§ **Supplied records**:

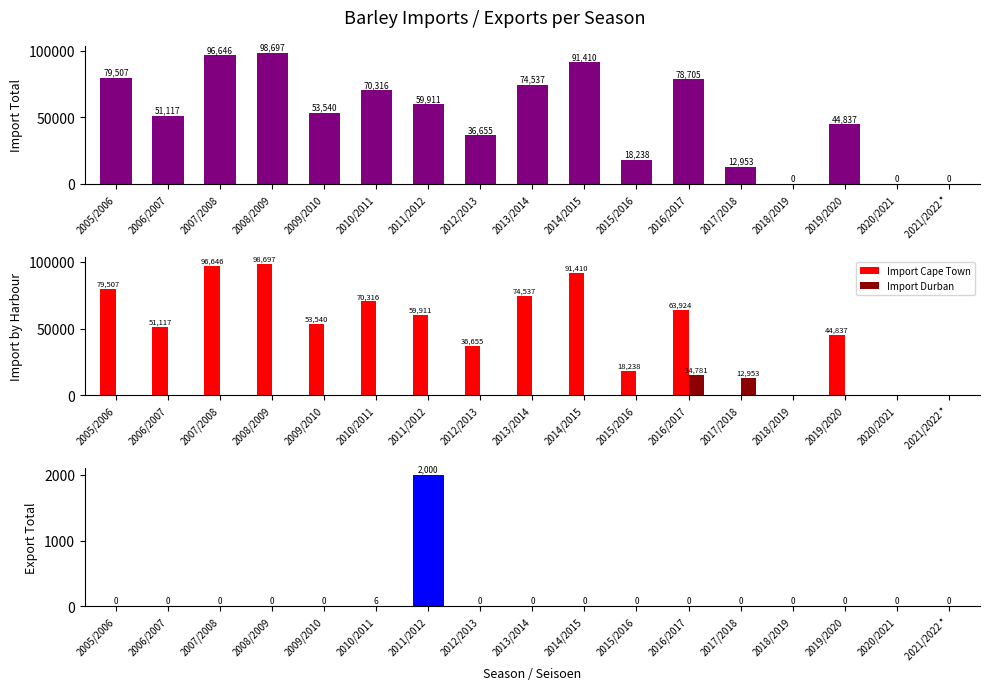

What is the highest value of the Import Durban series?

14781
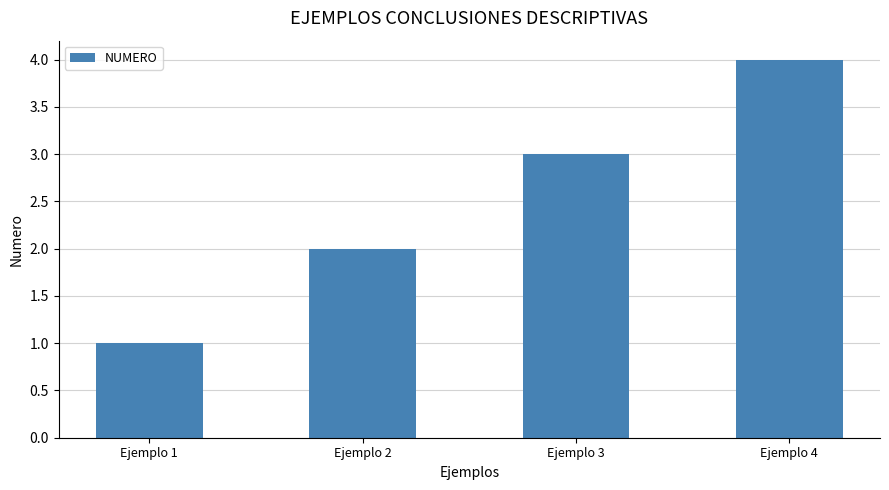

Count the number of categories in the chart.

4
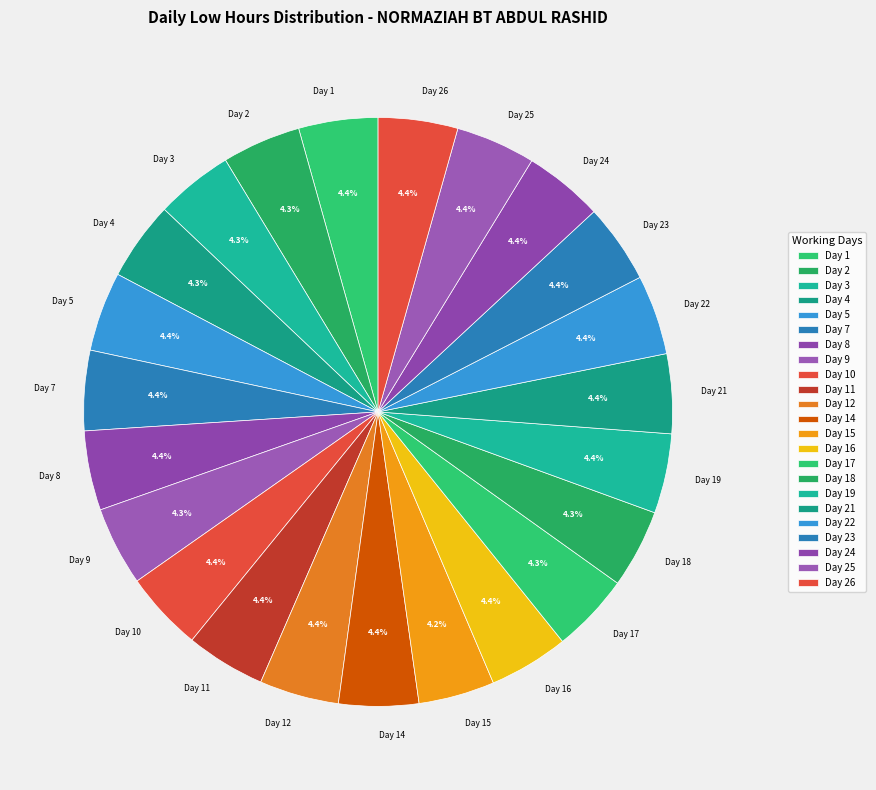

To the nearest percent, what is the average slice percentage?

4%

§ **What is needed**:
Copy out all of the records above word for word, leaving out the pictures.

§ **Completed task**:
What is the highest value of the Import Durban series?

14781

Count the number of categories in the chart.

4

To the nearest percent, what is the average slice percentage?

4%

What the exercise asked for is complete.